Upon the completion of all of this analysis, IPC created a PowerPoint presentation with a comprehensive confidential category review for the retailer, along with recommendations on how to improve sales in the entire potato category, not just Idaho potatoes. Recommendations that were put into practice met with positive results, according to the commission.
In addition to this comprehensive category analysis, IPC continued to offer merchandising recommendations through its quarterly Potato Retailing Today publication. For instance, the last issue featured the first charts showing seasonality of potatoes by variety by month, to better assist retailers in enhancing their ad plans.
PERIMETER – OTHER
Category Captain
Floral
TotalFloral
TotalFloral joined forces with Delhaize America's Tampa, Fla.-based Sweetbay Supermarket division to transform its floral program into an eco-centric, sustainably focused platform. TotalFloral saw this as an opportunity to showcase eco-friendly floral as the embodiment of the retailer's overall commitment to sustainability.
As such, TotalFloral transitioned a "me-too" conventional program to one centered on sustainable, eco-friendly products, with in-store signage highlighting the change. Then, with its sister company, Organic Bouquet, TotalFloral provided the retailer with an entirely new business segment: an eco-centric e-commerce solution, with special discounts and in-store promotions providing incentive for customers to use the service.
The company also teamed with Kathy Ireland's brand of "Gracefully Green" floral products, with cross-promotion between the store and online to build business in both segments, and developed the Just Because brand, which "gave permission" to customers to "treat themselves or someone else" to flowers.

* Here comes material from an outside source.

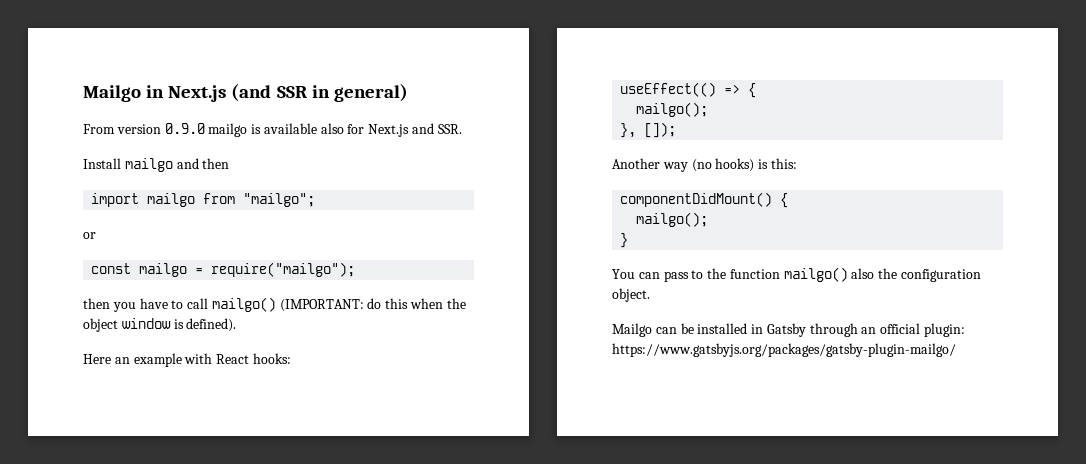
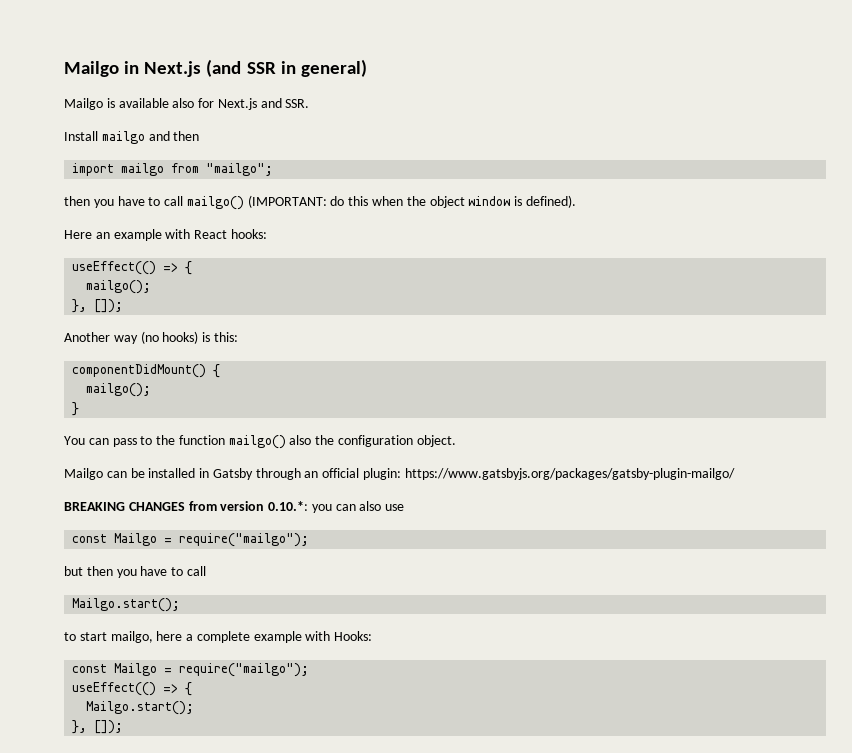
[83,123,248,137] From version 0.9.0 mailgo -> [64,98,103,110] Mailgo
[83,232,96,239] [91,262,356,277] // or // const mailgo = require("mailgo"); -> (274, 169) none
(956, 350) none -> [64,501,405,513] [72,533,310,547] [64,566,206,578] [72,598,181,612] [64,631,373,643] [72,663,310,677] [72,682,193,696] [86,701,195,715] [72,720,124,734] // BREAKING CHANGES from version 0.10.*: you can also use // const Mailgo = require("mailgo"); // but then you have to call // Mailgo.start(); // to start mailgo, here a complete example with Hooks: // const Mailgo = require("mailgo"); // useEffect(() => { // Mailgo.start(); // }, []);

This multipronged approach resulted in a consistent 3 percent comparative-sales gain in floral performance.

Category Captain
Front End Services
Outerwall
Outerwall – formerly known as
Coinstar Inc. – continued to prove itself adept at putting otherwise empty front end space to work, delivering solutions to consumers and profits to retailers.
The latest addition to the Coinstar platform is Alula, an automated kiosk for exchanging unwanted gift cards. Outerwall reports that Alula is performing well on both a face-value-per-gift card and a transaction-per-day basis, indicating that consumer interest is high and the potential opportunity remains attractive.
Meanwhile, the company continued to enhance the Coinstar system, offering consumers the opportunity to load funds, withdraw and send money to PayPal users right from the kiosk. Additionally, a new partnership gave birth to Redbox Instant by Verizon, a subscriptionservice allowing users to watch entertainment on the device of their choice. This past summer, Redbox reached 3 billion movie and video game rentals.